CHARLOTTE, NC (GenomeWeb) – A Stanford University-led team has developed a computational strategy for systematically scouring the primary literature to speed up and simplify monogenic disease diagnoses in individuals who have had their exomes sequenced.
The method — called "Automatic Mendelian Literature Evaluation," or AMELIE — automates the often-tedious and burdensome literature searches required to link candidate gene culprits to individual Mendelian disease cases, Stanford computer science, developmental biology, pediatric medical genetics researcher Gill Bejerano explained during his presentation at the American College of Medical Genetics and Genomics annual meeting here yesterday.
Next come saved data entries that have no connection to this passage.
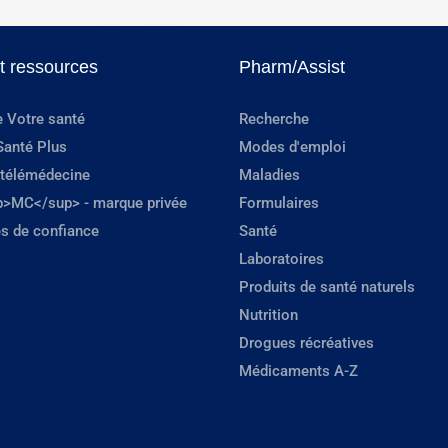
et ressources
Pharm/Assist
e Votre santé
Recherche
Santé Plus
Modes d'emploi
 télémédecine
Maladies
p>MC</sup> - marque privée
Formulaires
s de confiance
Santé
Laboratoires
Produits de santé naturels
Nutrition
Drogues récréatives
Médicaments A-Z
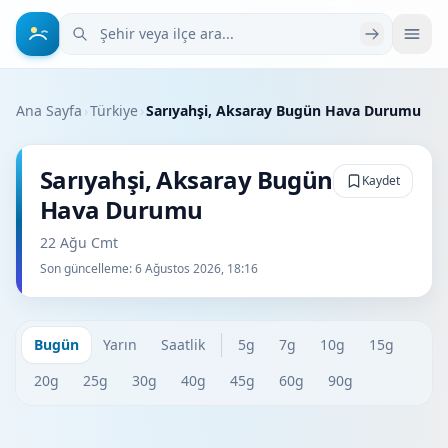
Şehir veya ilçe ara
Ana Sayfa
›
Türkiye
›
Sarıyahşi, Aksaray Bugün Hava Durumu
Sarıyahşi, Aksaray Bugün
Kaydet
Hava Durumu
22 Ağu Cmt
Son güncelleme:
6 Ağustos 2026, 18:16
Bugün
Yarın
Saatlik
5g
7g
10g
15g
20g
25g
30g
40g
45g
60g
90g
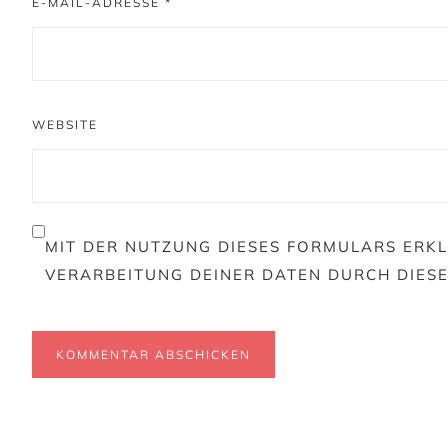
E-MAIL-ADRESSE
*
WEBSITE
MIT DER NUTZUNG DIESES FORMULARS ERKL
VERARBEITUNG DEINER DATEN DURCH DIES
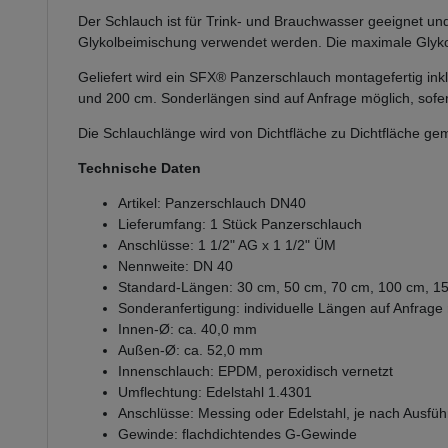
Der Schlauch ist für Trink- und Brauchwasser geeignet u
Glykolbeimischung verwendet werden. Die maximale Glykol
Geliefert wird ein SFX® Panzerschlauch montagefertig ink
und 200 cm. Sonderlängen sind auf Anfrage möglich, sofe
Die Schlauchlänge wird von Dichtfläche zu Dichtfläche ge
Technische Daten
Artikel: Panzerschlauch DN40
Lieferumfang: 1 Stück Panzerschlauch
Anschlüsse: 1 1/2" AG x 1 1/2" ÜM
Nennweite: DN 40
Standard-Längen: 30 cm, 50 cm, 70 cm, 100 cm, 1
Sonderanfertigung: individuelle Längen auf Anfrage
Innen-Ø: ca. 40,0 mm
Außen-Ø: ca. 52,0 mm
Innenschlauch: EPDM, peroxidisch vernetzt
Umflechtung: Edelstahl 1.4301
Anschlüsse: Messing oder Edelstahl, je nach Ausfü
Gewinde: flachdichtendes G-Gewinde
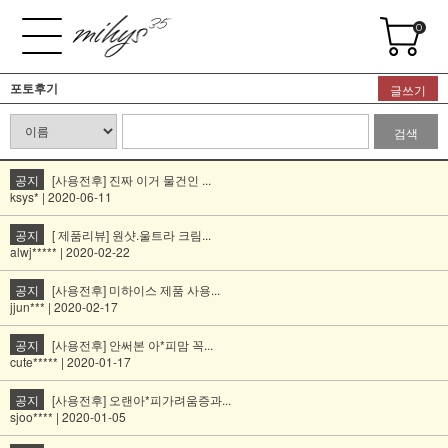
0
포토후기
글쓰기
검색
공지
[사용전후] 진짜 이거 물건인 ...
ksys* | 2020-06-11
공지
[ 제품리뷰] 원샷.울트라 크림...
alwj***** | 2020-02-22
공지
[사용전후] 미하이스 제품 사용...
jjun*** | 2020-02-17
공지
[사용전후] 안써본 아*피맘 꼭...
cute***** | 2020-01-17
공지
[사용전후] 오랜아*피가려움증과...
sjoo**** | 2020-01-05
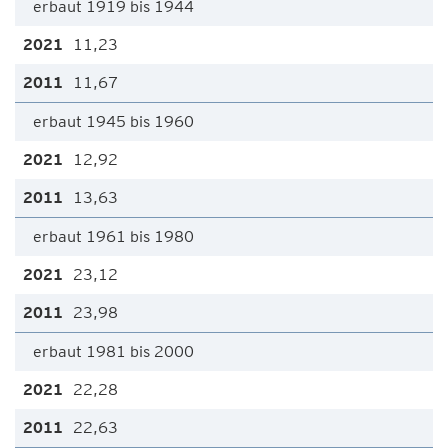
erbaut 1919 bis 1944
11,23
11,67
erbaut 1945 bis 1960
12,92
13,63
erbaut 1961 bis 1980
23,12
23,98
erbaut 1981 bis 2000
22,28
22,63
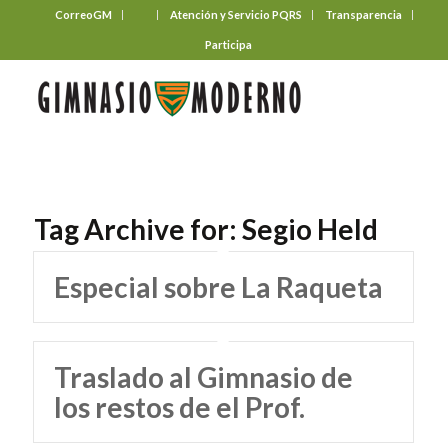
CorreoGM
‎ ‎ ‎ ‎ ‎ ‎ ‎
Atención y Servicio PQRS
Transparencia
Participa
Tag Archive for:
Segio Held
Especial sobre La Raqueta
Traslado al Gimnasio de
los restos de el Prof.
During a platform presentation on molecular genomics and exome sequencing, Bejerano provided an overview of AMELIE and presented findings from an analysis of more than 200 singleton Mendelian disease cases.
The prevalence of monogenic diseases, which are believed to affect more than 5 percent of the population globally, combined with the tide of new genomes and exomes that are likely to be sequencing in the coming years, raises significant analytical challenges, Bejerano noted.
When also considering the ongoing re-analysis that needs to be done on sequenced, undiagnosed cases as new variant and gene associations are uncovered, the time, price, and labor that will go into monogenic disease diagnoses from exome or genome sequence data is significant, he added.
Bejerano argued that computers — using artificial intelligence, training by experts, and human verification — have the memory and speed to support such diagnoses through automated and intensive literature searches that would make even the most self-sacrificing graduate students or postdocs blanch.
To that end, he and his colleagues trained AMELIE with tens of millions of PubMed abstracts, representing abstracts for studies with or without a monogenic disease focus, before setting it loose on thousands of full-text articles, narrowing in causal variants from candidate genes found in individuals' exome sequences.
When they used AMELIE to assess candidate genes found in sequences for 215 individuals already diagnosed with monogenic conditions through the Deciphering Developmental Diseases study, the researchers found that AMELIE successfully placed authentic gene culprits at the top of the causal gene list for roughly 60 percent of cases. And some 90 percent of causal genes fell into the top five genes classified by AMELIE, Bejerano said.
"AMELIE parses hundreds of thousands of full-text articles to find an underlying diagnosis to explain a patient's phenotypes given the patient's exome," he and his colleagues from Stanford, UC Santa Cruz, and Cardiff University wrote in a related preprint paper appearing in bioRxiv last year, noting that the tool "prioritizes patient candidate genes for their likelihood of causing the patient's phenotypes."
For the 215 DDD cases, the AMELIE-assisted approach for prioritizing Mendelian candidate genes "significantly outperforms existing gene ranking methods," they wrote.
During his presentation here yesterday, Bejerano said the tool is freely available for non-commercial use. As for that acronym? "She'll change your life," Bejerano quipped, borrowing from the tagline for the French movie that shares the tool's name.